General information
- Location: 1142 Old City Center, Sofia
- Coordinates: 42°41′26.1″N 23°20′10.3″E﻿ / ﻿42.690583°N 23.336194°E
- Owner: Sofia Municipality
- Operator: Metropoliten JSC
- Platforms: side
- Tracks: 2
- Bus routes: 13
- Metro: 1 4 via SU St. Kliment Ohridski Metro Station
- Trolleybus: 1, 2, 3, 4, 5, 8, 11
- Bus: 9, 72, 75, 76, 84, 94, 184, 204, 213, 280, 304, X50, 604

Construction
- Structure type: sub-surface
- Depth: 28 m (92 ft)
- Platform levels: 2
- Parking: no
- Cycle facilities: no
- Accessible: yes
- Architect: Krasen Andreev

Other information
- Status: Staffed
- Station code: 3315; 3316
- Website: Official website

History
- Opened: 26 August 2020

Services
| Preceding station | Sofia Metro |  |  | Following station |
| St. Patriarch Evtimiy towards Gorna Banya |  | M3 line |  | Teatralna towards General Vladimir Vazov |

Location

= Orlov Most Metro Station =

Sofia metro station

Orlov Most (Орлов мост) is a Sofia Metro station on M3 line. It was opened on 26 August 2020 as part of the inaugural section of the line, from Hadzhi Dimitar to Krasno Selo.

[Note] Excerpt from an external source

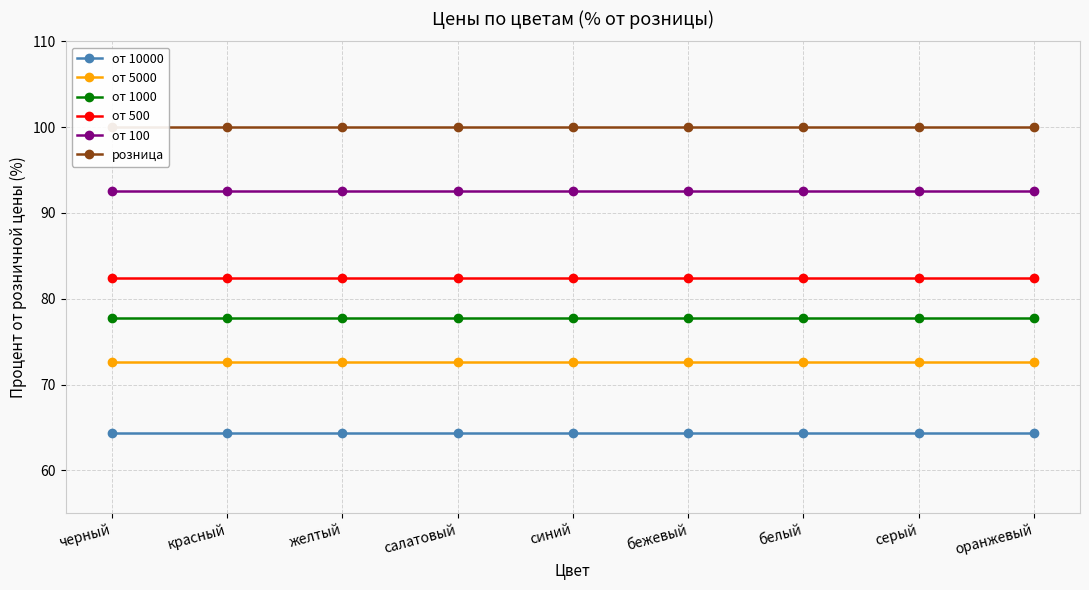

Where is от 10000 nearest to the value 64?

черный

The station is located between Teatralna and St. Patriarch Evtimiy on the M3 line. Тhere is a pedestrian tunnel connecting it, to SU St. Kliment Ohridski Metro Station, allowing transfers to the M1 and M4 metro lines.

== Location ==
The station is located near Eagles' Bridge (Orlov Most) and the north-western most edge of the Borisova gradina.

== Transfers ==
The station is connected to SU St. Kliment Ohridski Metro Station via an underground tunnel, in order to facilitate transfers between the M3 and M1/4 lines.

== History ==
The station was M3's northernmost terminus between 11 May and 15 June 2026, due to the construction of a junction between it and Teatralna Metro Station, intended for the expansion of M3 from Zhk Geo Milev to Tsarigradsko shose.